Laut Jugend Eine Welt besteht die Gefahr, dass Kinder nun „schleichend“ in ein Leben auf der Straße gedrängt werden: Wenn Eltern durch die Wirtschaftskrise ihren Job oder ihre Geschäftsbasis verloren haben und das regelmäßige Familieneinkommen fehlt, verlassen die Kinder oft die Schule, um den Eltern bei der Beschaffung des Notwendigsten zu helfen. „Der Beginn eines fatalen Kreislaufes“, so das Hilfswerk.

Auch die coronavirusbedingten Schulschließungen hätten vielerorts einen ähnlichen Effekt: Schließlich seien Kinder mit dem Verlust ihrer Schulmahlzeit und des von vielen Schulen gebotenen „Sicherheitsnetzes“ anfälliger für Missbrauch, Gewalt und Kinderarbeit. Der Onlineunterricht scheitere bei vielen zudem am fehlenden technischen Equipment.

Spendenhinweis

Spendenkonto: IBAN: AT66 3600 0000 0002 4000, Onlinespenden

„Sicherer Hafen“ und Bildung

Jugend Eine Welt hat sich der Unterstützung dieser Kinder verschrieben und bittet dafür um Spenden. Die weltweiten Partnerorganisationen versuchen, bedrohten und benachteiligten Kindern mit ihren Einrichtungen einen „sicheren Hafen“, Bildung und Ausbildung zu bieten.
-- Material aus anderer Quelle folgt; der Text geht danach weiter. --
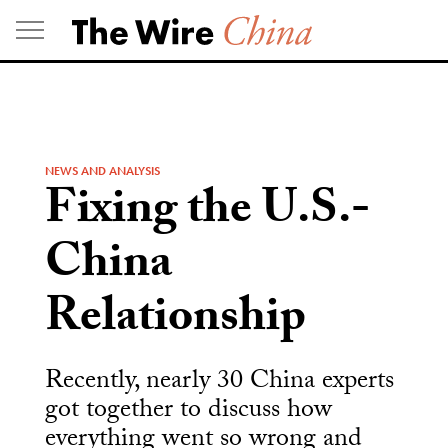
Skip
to
content
NEWS AND ANALYSIS
Fixing the U.S.-
China
Relationship
Recently, nearly 30 China experts
got together to discuss how
everything went so wrong and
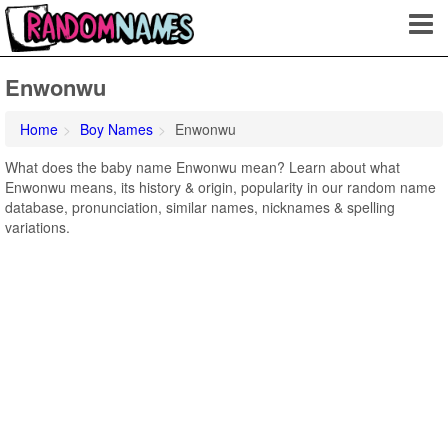
Enwonwu
Home
Boy Names
Enwonwu
What does the baby name Enwonwu mean? Learn about what
Enwonwu means, its history & origin, popularity in our random name
database, pronunciation, similar names, nicknames & spelling
variations.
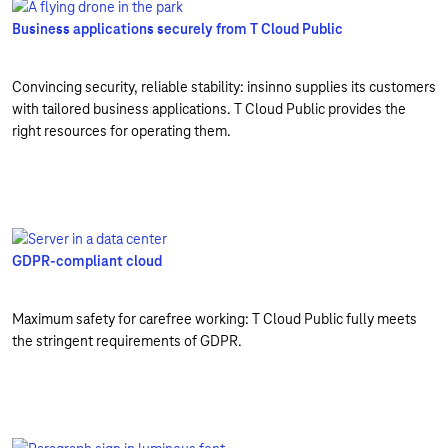
Business applications securely from T Cloud Public
Convincing security, reliable stability: insinno supplies its customers
with tailored business applications. T Cloud Public provides the
right resources for operating them.
GDPR-compliant cloud
Maximum safety for carefree working: T Cloud Public fully meets
the stringent requirements of GDPR.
Das gelingt u. a. über Stipendienprogramme, die nun weiter ausgebaut werden sollen, oder etwa in Indien durch Ausstattung der Schüler mit Handys oder TV-Geräten, um die digitale Kluft zu überwinden und eine Teilnahme am Online-Unterricht zu ermöglichen. „Wir dürfen diese Kinder gerade jetzt nicht zurücklassen!“, appellierte Geschäftsführer Reinhard Heiserer in der Aussendung.
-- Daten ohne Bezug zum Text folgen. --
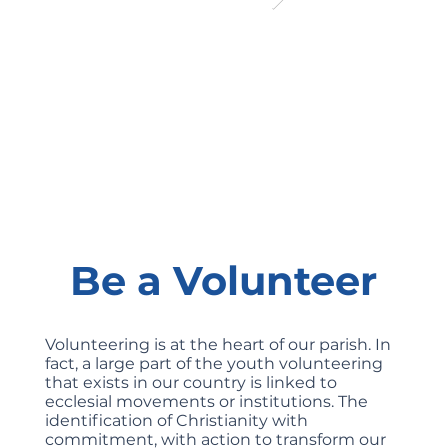
Be a Volunteer
Volunteering is at the heart of our parish. In
fact, a large part of the youth volunteering
that exists in our country is linked to
ecclesial movements or institutions. The
identification of Christianity with
commitment, with action to transform our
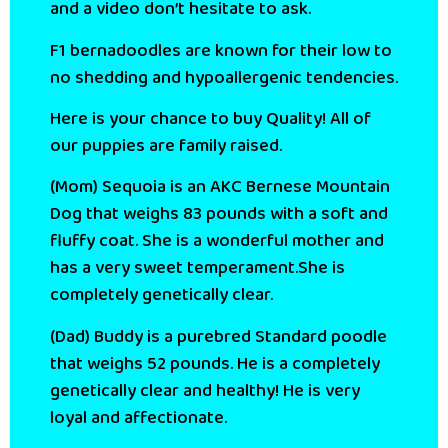
and a video don’t hesitate to ask.
F1 bernadoodles are known for their low to
no shedding and hypoallergenic tendencies.
Here is your chance to buy Quality! All of
our puppies are family raised.
(Mom) Sequoia is an AKC Bernese Mountain
Dog that weighs 83 pounds with a soft and
fluffy coat. She is a wonderful mother and
has a very sweet temperament.She is
completely genetically clear.
(Dad) Buddy is a purebred Standard poodle
that weighs 52 pounds. He is a completely
genetically clear and healthy! He is very
loyal and affectionate.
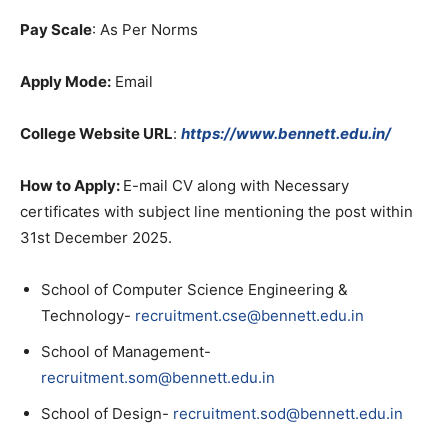
Pay Scale
: As Per Norms
Apply Mode:
Email
College Website URL
:
https://www.bennett.edu.in/
How to Apply:
E-mail CV along with Necessary
certificates with subject line mentioning the post within
31st December 2025.
School of Computer Science Engineering &
Technology-
recruitment.cse@bennett.edu.in
School of Management-
recruitment.som@bennett.edu.in
School of Design-
recruitment.sod@bennett.edu.in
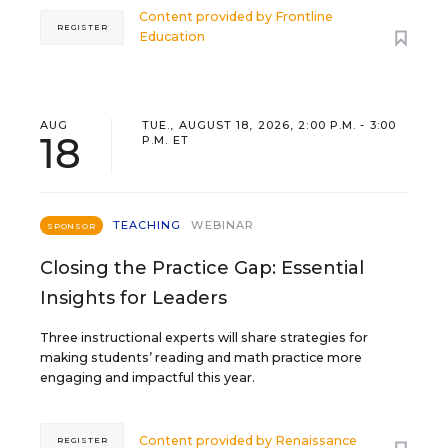
Content provided by
Frontline
REGISTER
Education
AUG
TUE., AUGUST 18, 2026, 2:00 P.M. - 3:00
18
P.M. ET
TEACHING
WEBINAR
SPONSOR
Closing the Practice Gap: Essential
Insights for Leaders
Three instructional experts will share strategies for
making students’ reading and math practice more
engaging and impactful this year.
Content provided by
Renaissance
REGISTER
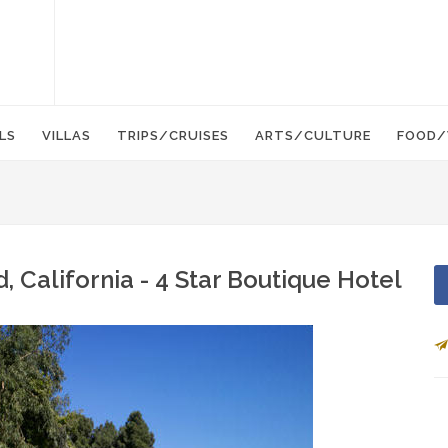
LS
VILLAS
TRIPS/CRUISES
ARTS/CULTURE
FOOD/
California - 4 Star Boutique Hotel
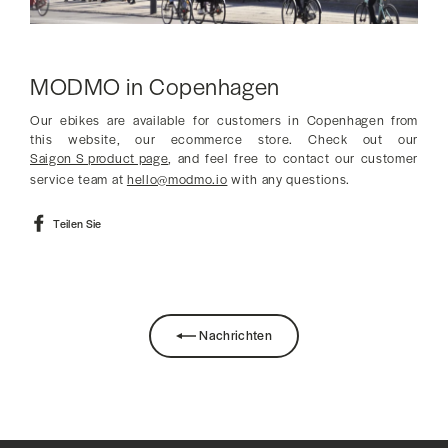
MODMO in Copenhagen
Our ebikes are available for customers in Copenhagen from
this website, our ecommerce store. Check out our
Saigon S product page
, and feel free to contact our customer
service team at
hello@modmo.io
with any questions.
Auf
Teilen Sie
Facebook
teilen
Nachrichten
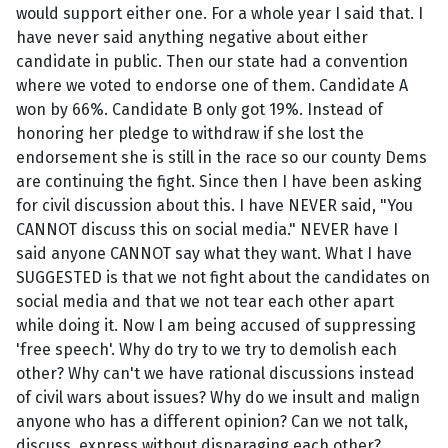
would support either one. For a whole year I said that. I
have never said anything negative about either
candidate in public. Then our state had a convention
where we voted to endorse one of them. Candidate A
won by 66%. Candidate B only got 19%. Instead of
honoring her pledge to withdraw if she lost the
endorsement she is still in the race so our county Dems
are continuing the fight. Since then I have been asking
for civil discussion about this. I have NEVER said, "You
CANNOT discuss this on social media." NEVER have I
said anyone CANNOT say what they want. What I have
SUGGESTED is that we not fight about the candidates on
social media and that we not tear each other apart
while doing it. Now I am being accused of suppressing
'free speech'. Why do try to we try to demolish each
other? Why can't we have rational discussions instead
of civil wars about issues? Why do we insult and malign
anyone who has a different opinion? Can we not talk,
discuss, express without disparaging each other?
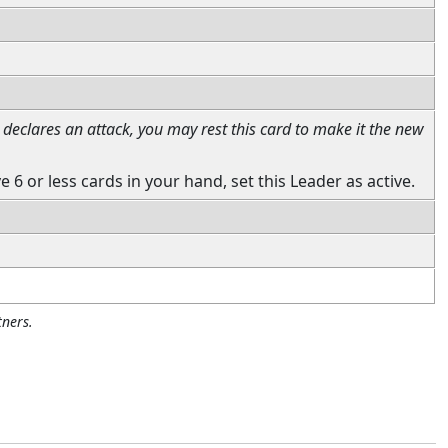
declares an attack, you may rest this card to make it the new
e 6 or less cards in your hand, set this Leader as active.
ners.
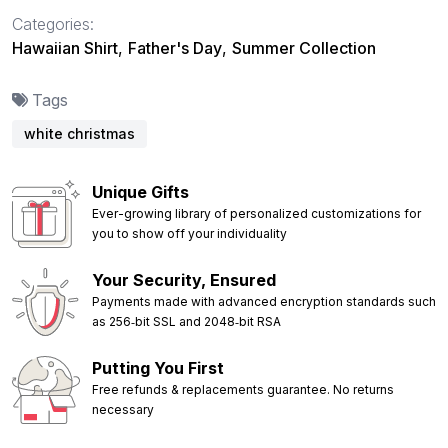
Categories:
Hawaiian Shirt
,
Father's Day
,
Summer Collection
Tags
white christmas
Unique Gifts
Ever-growing library of personalized customizations for
you to show off your individuality
Your Security, Ensured
Payments made with advanced encryption standards such
as 256‑bit SSL and 2048‑bit RSA
Putting You First
Free refunds & replacements guarantee. No returns
necessary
Kurz vor dem „Tag der Straßenkinder“ gestaltet Jugend Eine Welt am Donnerstag (28. Jänner) einen ganzen Thementag über Straßenkinder von 8.00 bis 18.00 Uhr auf radio klassik Stephansdom. Dabei werden regelmäßig Beiträge von Projektpartnern, Mitarbeiterinnen, Volontären und Senior Experten des Hilfswerks zu hören sein.